It wasn’t easy. She started by applying for and receiving a Paycheck Protection Program loan from the Small Business Administration to cover her employees.

Next came three to four weeks of research.

“After the medical supplier called, I researched why there were defective products, false claims and scams, and why so many products were just sitting in Chinese harbors,” Jordan says. “Companies were pre-paying for masks that were never received. In all my years of importing apparel, I’d never seen such a nightmare. What has broken down? I found there were many different levels of masks, from civil to surgical and everything in between. And gowns had different levels of performance.”

Jordan tried to get answers from U.S. Customs and was referred to the Food and Drug Administration (FDA). She realized her company needed to be FDA-registered, and have factories that were FDA-certified.

She usually partnered with 30 factories in six countries — mostly China, Egypt and Pakistan. The registration and certification process was “long and tedious” and took several weeks.

She found that many factories did not have the correct export license, which was expensive. So, some tried to import to the United States by going through other countries such as India, where the product often got stuck.

“I nipped all this in the bud by avoiding using factories unqualified to export to our country,” she says. “After some testing of shipments by boat and air, I told my husband Ray, ‘I think I finally have my act together and can now call and sell to a customer.’”

She sent some mailings to medical supply companies, but mostly did business through people she knew. She called a friend in the senior living field whom she’d known since he was 5 years old.

Now she sells masks and gowns to medical and veterinary clinics, hospitals, senior living facilities, food-packaging companies, dental offices and schools. And her company’s neck buffs or “race wraps, typically used for running event give-aways, are now also used as face wraps.

All of her research was done from Jordan’s own condo, which she shares with the loves of her life — husband Ray and four Persian cats. They are never far from her mind as she wears cat earrings and necklaces, and has cat figurines and pictures in her office and condo. One of her business brands is Cool Cat, and her T-shirts are branded Cheetah T’s after the fastest-running feline.
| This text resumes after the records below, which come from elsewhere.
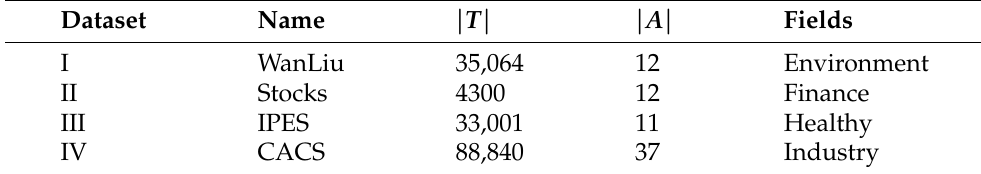
Table 6. The outlines of the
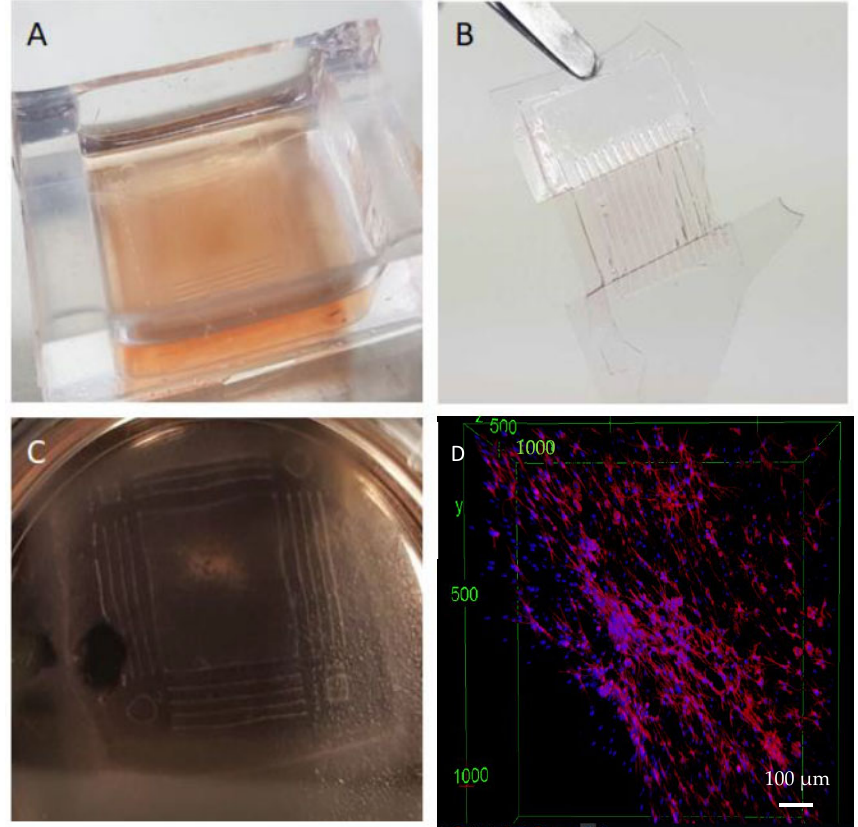
Figure 5. Patterned hydrogel. ( A ) the patterned hydrogel in culture. ( B ) patterned hydrogel once peeled off the PDMS mold. ( C ) Preserved H9c2 cell alignment in the peeled structure. ( D ) the cells are stained with Phalloidin and DAPI to show the alignment stability in the free ‐ standing structure for 7 days after the detachment from the PDMS mold.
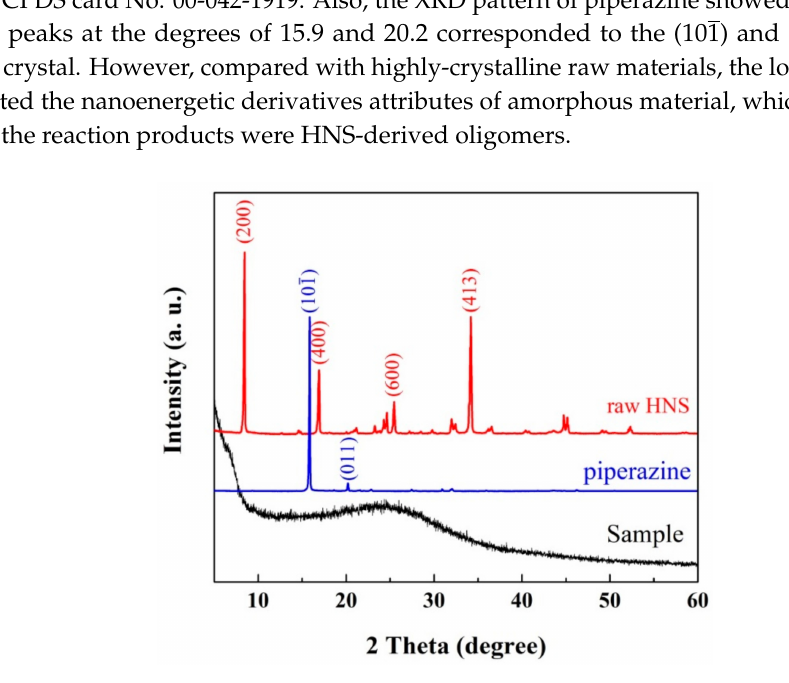
Figure 6. The XRD patterns of raw HNS (red), piperazine (blue) and the sample: nanoenergetic derivatives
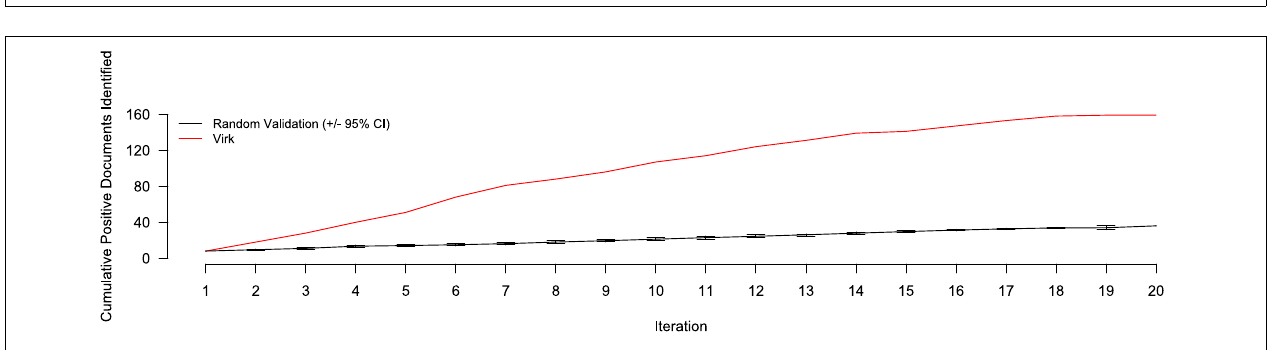
FIGURE 4 | Performance evaluation comparing AUC of the Virk (red line) and Random Validation (black line) systems over iterations of active learning. The Random Validation system AUC was averaged over 10 random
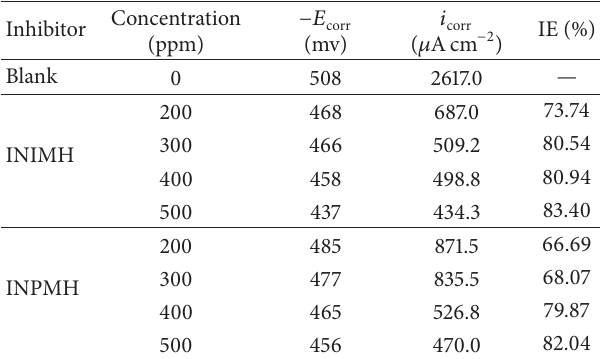
Table 4: Polarization parameters and corresponding inhibition efficiency (IE) for the corrosion of the MS in 0.5 M HCl without and with addition of various concentrations of INIMH and INPMH at 30 ∘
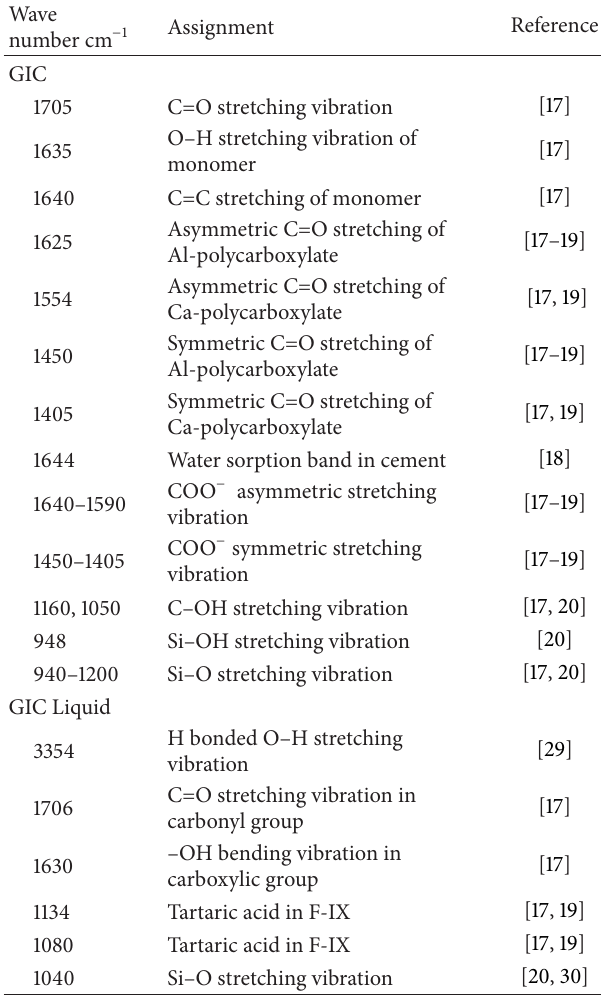
Table 3: Description of FTIR peaks assignment present in the spectra of Fuji-IX liquid and Fuji-IX cements shown in Figures 2 and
From home, Jordan spends her days with customers on the phone and online, listening to webinars about virtual running events, helping her staff answer questions, and working on the new PPE side of her business. Then at 5 p.m., she talks with her factories in China, with a break for dinner, and continues working until about 2 a.m. She used to sometimes take a walk at midnight. Then she’s up by 9 a.m.

In fact, her business started in the family room of an earlier condo in 1986, when she was a sales representative for Tyvek graphic jackets. She later took over the company.

Ten years later she became her own manufacturer and, in 2002, added more products for customers who wanted one-stop shopping, and she cut costs by going to offshore factories. She says her business suits her personality since she loves working with people, shopping and apparel, graphics and art, and creating and developing new products.

“It was a very up marketplace with events that are positive and uplifting,” Jordan says. “I couldn’t work in a hospital with sick people.”

She experienced that in 2000 when she was diagnosed with breast cancer, so she set up shop at the chemotherapy clinic with a chair in the corner plus a computer and her cell phone. Both she and her business survived.

At ease with numbers as a former high school math teacher in New York, where she grew up, Jordan cited some big gown orders she’s working on now, including a bid for five million gowns for one state, and a bid for a yearly delivery of 100,000 to 50 million gowns in another state.

“What is unique about what we are doing is being able to import one- to two-million masks or gowns in a record-breaking two- to three-week time frame,” Jordan says. “After long months of fear for our company staying afloat plus pain-staking research, we were able to figure it out and succeed.”